Menurut Shin, kontribusi Diego bukan kejutan karena sudah terlihat jelas selama sesi latihan. Kepercayaan pelatih pun terbayar dengan permainan disiplin dan efektif dari sang penyerang.

Latar Belakang dan Karakteristik Diego Mauricio

Diego Mauricio Machado de Brito datang ke Persebaya Surabaya dengan latar belakang pengalaman panjang di sepak bola profesional. Lahir di Rio de Janeiro pada 25 Juni 1991, Diego membawa karakter penyerang modern yang fleksibel.

Dengan tinggi badan 1,83 meter dan kaki dominan kanan, Diego berposisi utama sebagai penyerang depan-tengah. Ia juga mampu bermain sebagai sayap kiri maupun kanan sesuai kebutuhan taktik tim.

Nilai pasar Diego saat ini mencapai Rp 3,91 miliar, mencerminkan kualitas dan reputasinya sebagai penyerang berpengalaman. Persebaya Surabaya resmi mengikatnya sejak 22 Agustus 2025 untuk memperkuat lini serang musim ini.

Kontribusi Diego dalam Laga Melawan Borneo FC

Pada laga melawan Borneo FC, Diego tampil selama 68 menit dengan peran yang cukup sentral.

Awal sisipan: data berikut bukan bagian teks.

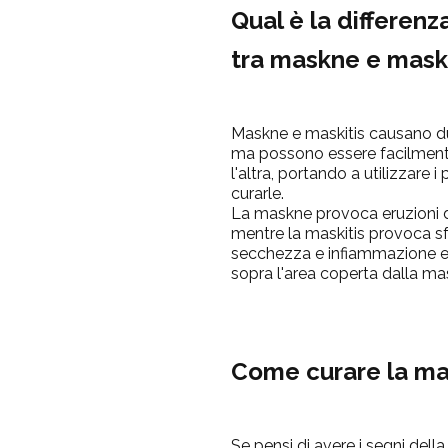
Qual è la differenz
tra maskne e mask
Maskne e maskitis causano due
ma possono essere facilment
l'altra, portando a utilizzare i
curarle.
La
maskne
provoca eruzioni d
mentre la
maskitis
provoca sfo
secchezza e infiammazione e 
sopra l'area coperta dalla ma
Come curare la m
Se pensi di avere i segni della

Meski baru sekali bermain, kontribusinya langsung terasa dalam struktur permainan tim.

Secara statistik, Diego mencatat expected goals atau xG sebesar 0,24 dari satu percobaan tembakan. Satu tembakannya tepat sasaran dengan akurasi tembakan mencapai 100 persen.

Efektivitas Diego juga terlihat dari akurasi umpan yang sempurna sepanjang pertandingan. Dari tujuh umpan yang dilepaskan, seluruhnya sukses dan membantu menjaga tempo permainan Persebaya Surabaya.

Ia turut mencatat satu umpan kunci dan satu umpan terobosan yang membuka ruang di pertahanan lawan. Peran ini memperlihatkan kemampuannya tidak hanya sebagai finisher, tetapi juga penghubung antarlini.

Dalam duel individual, Diego sempat melakukan satu dribel dan satu kali dilanggar pemain Borneo FC. Ia juga berkontribusi dalam fase bertahan dengan satu kali pemulihan bola.

Evaluasi dan Harapan Masa Depan

Statistik tersebut menegaskan efisiensi permainan Diego meski belum mencetak gol. Performa ini menjadi fondasi penting untuk adaptasinya di kompetisi Super League 2025/2026.

Shin Sang-gyu melihat kecerdasan pergerakan Diego di dalam kotak penalti sebagai keunggulan utama. Timing masuk ke ruang kosong dan kemampuan membaca situasi dinilai cocok dengan karakter pemain Persebaya Surabaya lainnya.

Kehadiran Diego membuat variasi serangan Persebaya Surabaya semakin kaya dan tidak mudah ditebak. Lini belakang lawan kini harus lebih waspada terhadap pergerakan tanpa bola yang ia lakukan.

Bagi Persebaya Surabaya, hasil imbang melawan Borneo FC menjadi pijakan untuk evaluasi dan pengembangan tim. Peningkatan performa kolektif menjadi sinyal positif di tengah padatnya jadwal kompetisi.

Diego sendiri masih memiliki ruang besar untuk meningkatkan kontribusi seiring waktu bermain yang bertambah. Adaptasi dengan ritme liga dan chemistry dengan rekan setim akan menjadi kunci berikutnya.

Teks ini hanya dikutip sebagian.